* **Requirement**
Rewrite the lines from the line with "šampanské Zentharo" to the line with "juntos, constroem uma assinatura no", swapping "identidade" for "personalidade" and leaving everything else as it is. Leave out the pictures.

(Collected data)
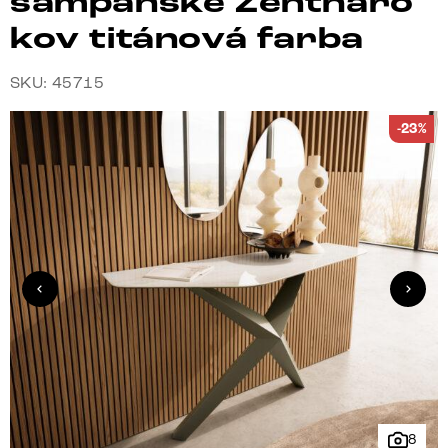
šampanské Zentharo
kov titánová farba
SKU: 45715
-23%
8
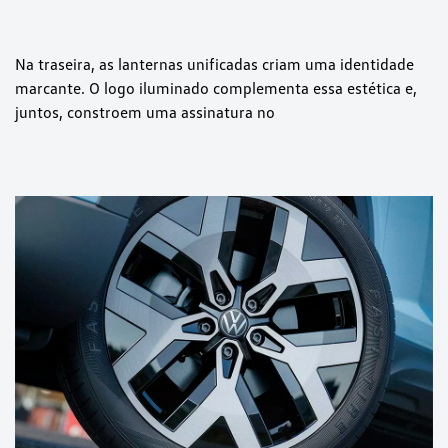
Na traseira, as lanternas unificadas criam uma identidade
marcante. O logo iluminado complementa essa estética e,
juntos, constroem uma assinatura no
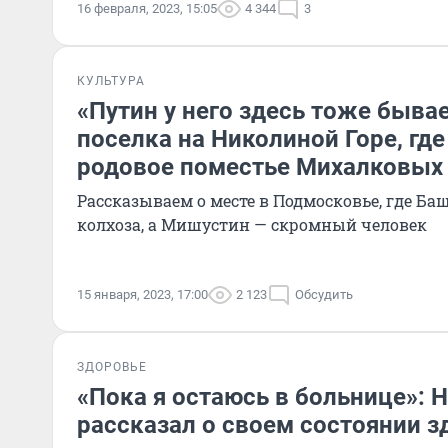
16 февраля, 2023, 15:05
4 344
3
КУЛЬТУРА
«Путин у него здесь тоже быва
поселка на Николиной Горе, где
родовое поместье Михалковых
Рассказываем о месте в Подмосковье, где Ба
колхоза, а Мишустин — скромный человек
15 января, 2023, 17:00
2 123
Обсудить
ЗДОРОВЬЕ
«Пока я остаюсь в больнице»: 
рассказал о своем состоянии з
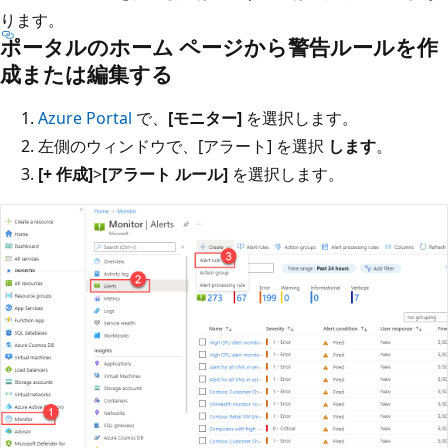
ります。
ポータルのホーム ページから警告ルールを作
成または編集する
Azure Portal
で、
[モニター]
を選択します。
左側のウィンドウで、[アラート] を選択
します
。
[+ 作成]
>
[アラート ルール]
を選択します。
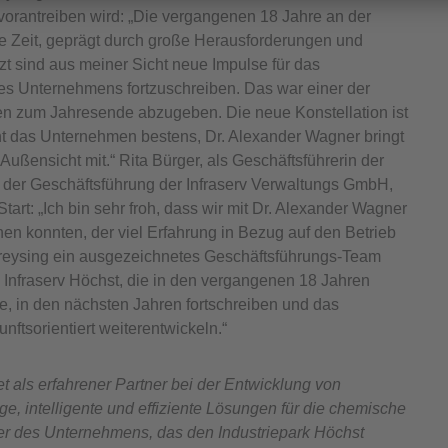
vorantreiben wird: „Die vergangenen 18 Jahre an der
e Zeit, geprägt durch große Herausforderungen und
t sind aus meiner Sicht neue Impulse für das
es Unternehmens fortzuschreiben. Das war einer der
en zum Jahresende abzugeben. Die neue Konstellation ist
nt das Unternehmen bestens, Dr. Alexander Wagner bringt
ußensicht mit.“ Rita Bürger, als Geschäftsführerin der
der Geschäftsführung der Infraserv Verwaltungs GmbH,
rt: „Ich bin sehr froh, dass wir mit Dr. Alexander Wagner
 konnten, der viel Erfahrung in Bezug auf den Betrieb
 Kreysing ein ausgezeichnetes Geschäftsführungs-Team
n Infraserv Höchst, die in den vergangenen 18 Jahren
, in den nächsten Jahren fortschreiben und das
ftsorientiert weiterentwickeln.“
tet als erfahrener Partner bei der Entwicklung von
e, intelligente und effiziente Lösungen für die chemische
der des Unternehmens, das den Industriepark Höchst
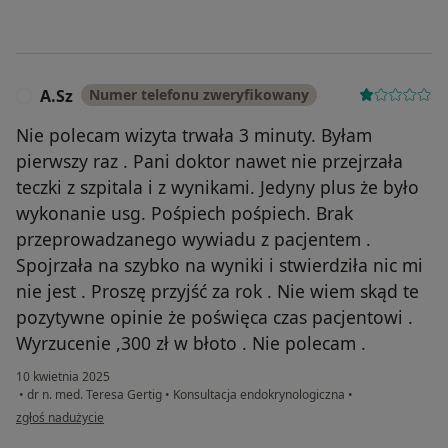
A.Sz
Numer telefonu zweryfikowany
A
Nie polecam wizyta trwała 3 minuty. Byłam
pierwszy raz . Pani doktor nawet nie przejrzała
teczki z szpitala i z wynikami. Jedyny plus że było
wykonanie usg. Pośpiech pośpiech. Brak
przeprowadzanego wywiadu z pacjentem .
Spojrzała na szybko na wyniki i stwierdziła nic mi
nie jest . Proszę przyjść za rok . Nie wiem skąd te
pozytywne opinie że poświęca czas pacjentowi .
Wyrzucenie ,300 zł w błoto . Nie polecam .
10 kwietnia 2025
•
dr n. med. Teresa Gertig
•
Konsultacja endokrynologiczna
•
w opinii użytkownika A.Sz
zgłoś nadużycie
==
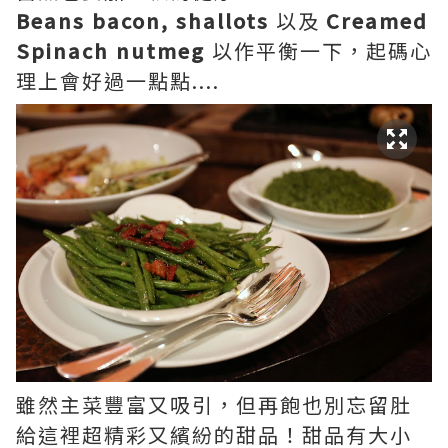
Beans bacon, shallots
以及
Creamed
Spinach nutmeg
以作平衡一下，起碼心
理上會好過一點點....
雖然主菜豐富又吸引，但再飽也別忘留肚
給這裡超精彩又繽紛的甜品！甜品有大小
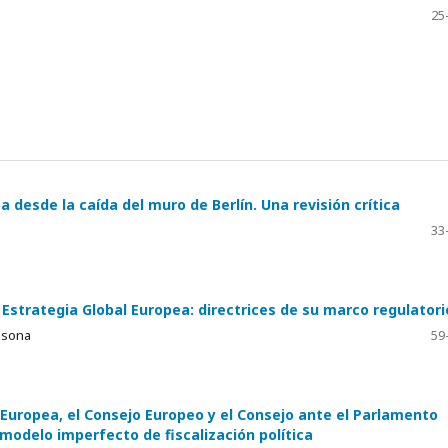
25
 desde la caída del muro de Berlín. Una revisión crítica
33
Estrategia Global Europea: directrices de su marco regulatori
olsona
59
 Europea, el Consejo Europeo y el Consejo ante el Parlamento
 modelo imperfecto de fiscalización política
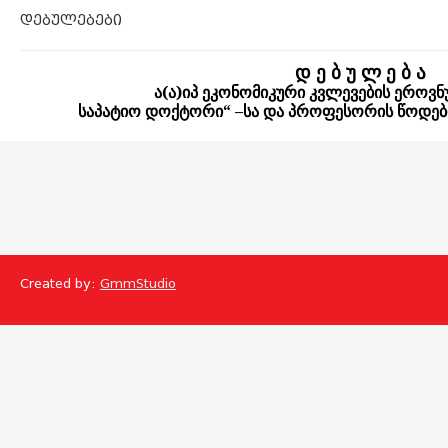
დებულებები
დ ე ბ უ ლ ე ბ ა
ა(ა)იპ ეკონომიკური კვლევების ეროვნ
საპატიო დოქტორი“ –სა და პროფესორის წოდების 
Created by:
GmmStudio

* **Response area**
šampanské Zentharo
kov titánová farba
SKU: 45715
-23%
8
Na traseira, as lanternas unificadas criam uma personalidade
marcante. O logo iluminado complementa essa estética e,
juntos, constroem uma assinatura no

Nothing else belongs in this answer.